Emofilia e SMA, premiato lo sforzo delle associazioni dei pazienti
Emofilia e SMA, premiati a Roma da Fondazione Roche i migliori progetti assistenziali per una migliore qualità della vita di pazienti e familiari
Emofilia e SMA, cosa sono? L’emofilia è una patologia rara che colpisce 320.000 persone in tutto il mondo e, secondo il Registro Nazionale Coagulopatie, 5.000 solo in Italia. L’emofilia ha un significativo impatto socio-economico e sanitario. Si tratta di un grave disturbo emorragico ereditario caratterizzato da un’alterazione della coagulazione che comporta sanguinamenti incontrollati spontanei o conseguenti a traumi di lieve entità. Essendo una malattia ereditaria, l’emofilia viene trasmessa solitamente dalla madre ai figli maschi.
Un’altra malattia rara invalidante è l’atrofia muscolare spinale, una condizione neuromuscolare genetica rara che affligge ogni anno circa 1 bambino ogni 6.000. Viene diagnosticata in età pediatrica e causa indebolimento dei muscoli e può portare a difficoltà nel muoversi, nel mangiare e in alcuni casi nel respirare, rendendo i pazienti dipendenti dai familiari e dai caregiver.
Per la gravità di queste malattie e la difficoltà di cura e sostegno Fondazione Roche ha promosso due bandi dedicati con lo scopo di sostenere progetti sociosanitari-assistenziali che si impegnano a migliorare la qualità di vita dei pazienti e delle loro famiglie.
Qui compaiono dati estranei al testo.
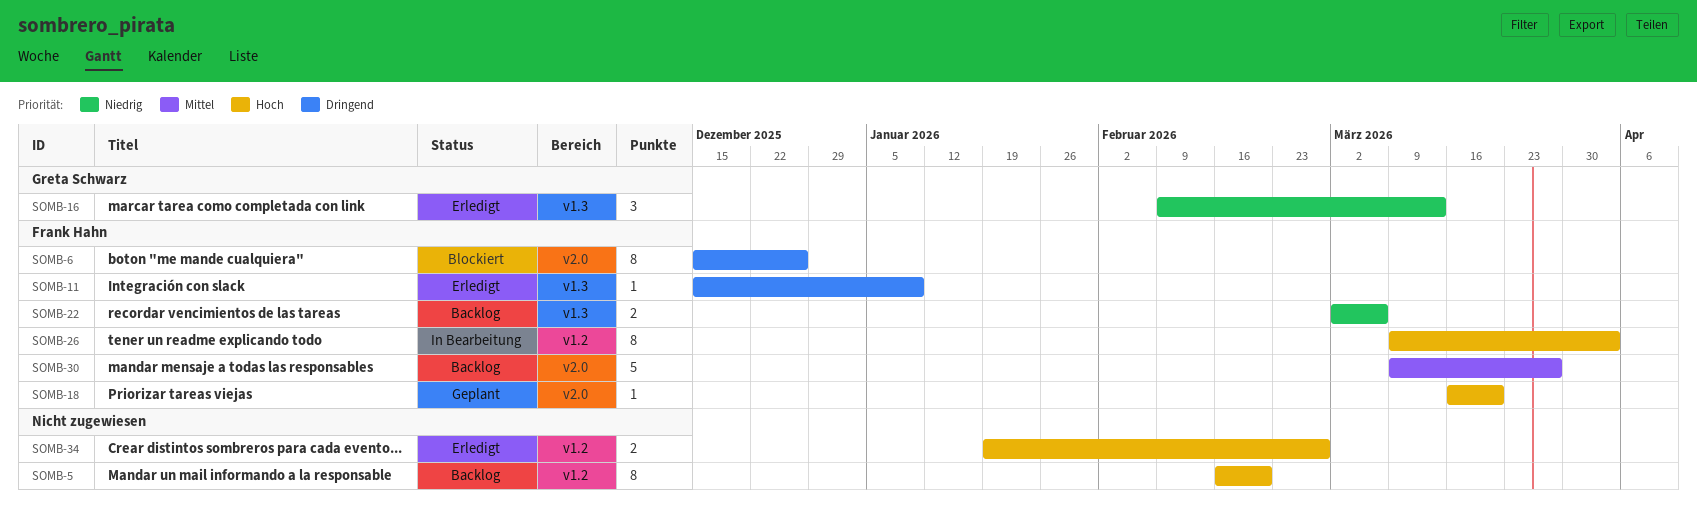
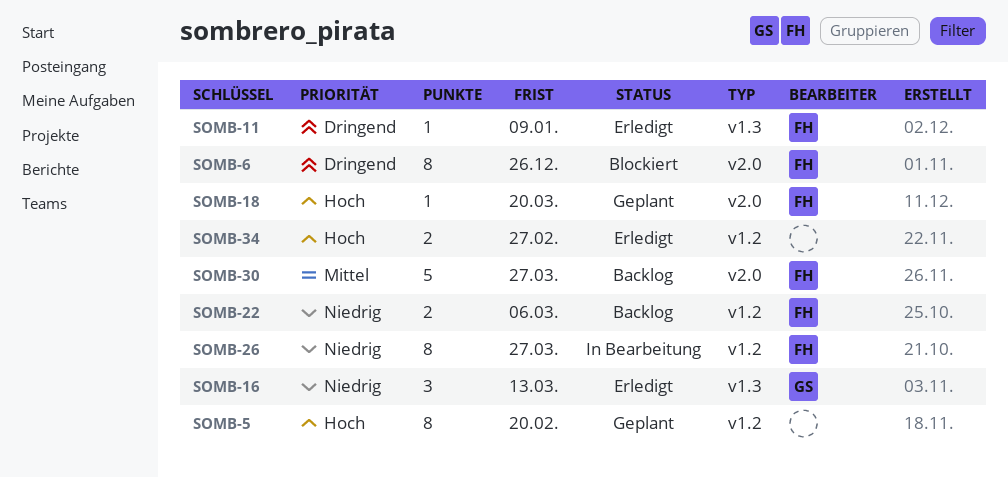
SOMB-5, status: Backlog -> Geplant
SOMB-22, label: v1.3 -> v1.2
SOMB-26, priority: Hoch -> Niedrig
SOMB-26, due: Apr 3 -> Mar 27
Il 13 febbraio 2020 sono stati premiati, presso l’Accademia Nazionale di San Luca a Roma, gli otto vincitori del Bando “Fondazione Roche per le persone con emofilia”, e i tre vincitori del Bando “Fondazione Roche per le persone con atrofia muscolare spinale (SMA)”. I progetti, ideati dalle associazioni pazienti e realtà no profit, sono stati giudicati come altamente innovativi da una giuria indipendente e premiati rispettivamente con un contributo di 120.000 euro e di 80.000 euro.